Provided material:
━━━

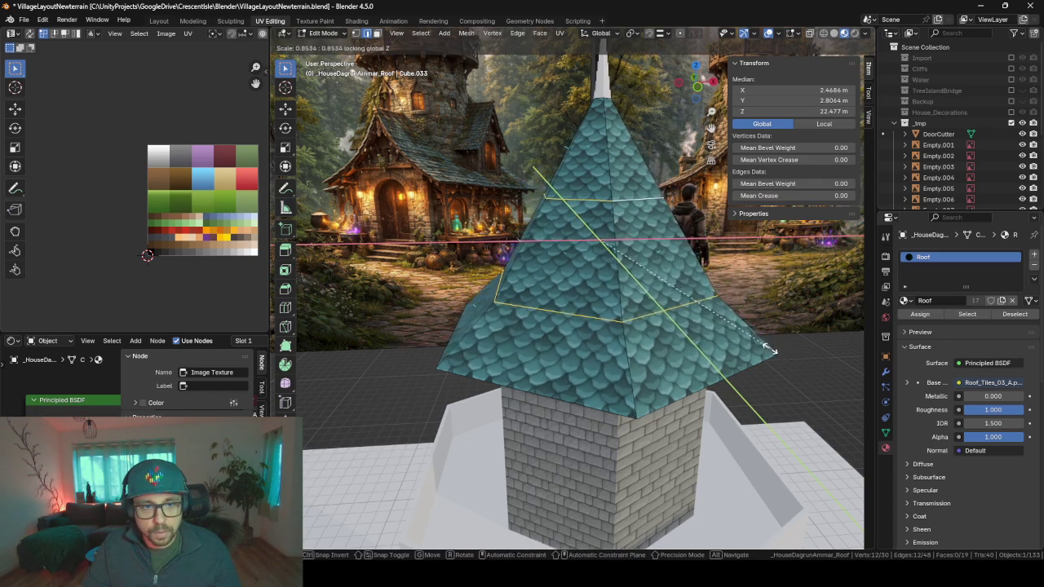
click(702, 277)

━━━

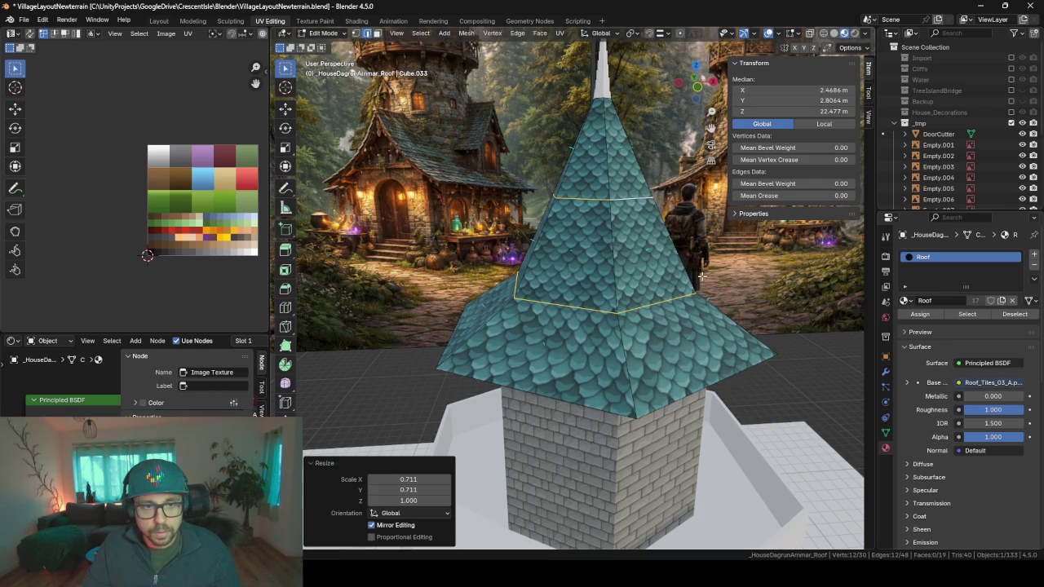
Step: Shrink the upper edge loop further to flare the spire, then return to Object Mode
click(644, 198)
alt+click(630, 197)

━━━

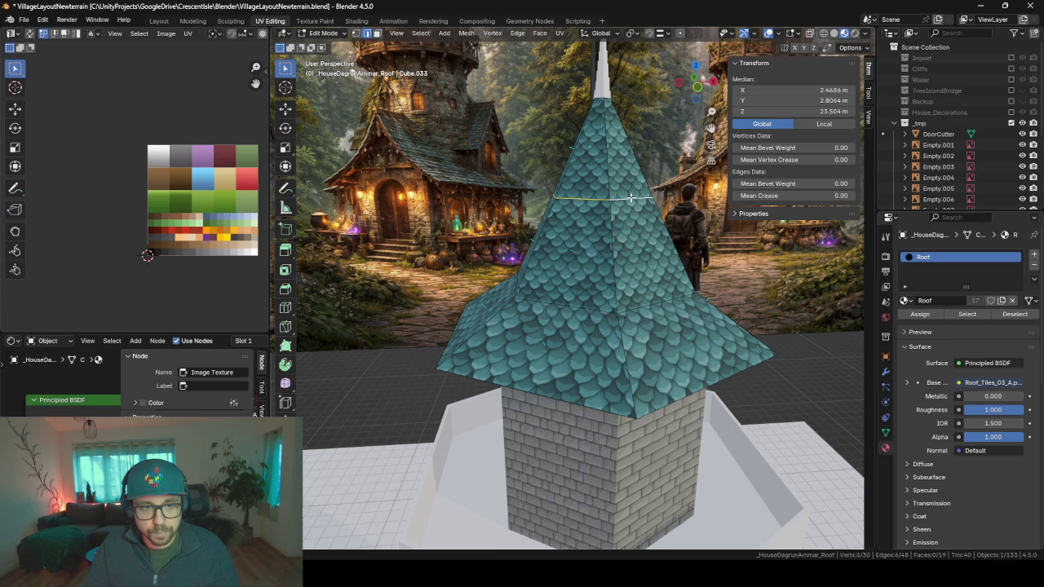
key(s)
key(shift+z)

━━━

Work order:
Pick out and copy the lines of the entries that hold the string "click".

Result for this task:
click(702, 277)
click(644, 198)
alt+click(630, 197)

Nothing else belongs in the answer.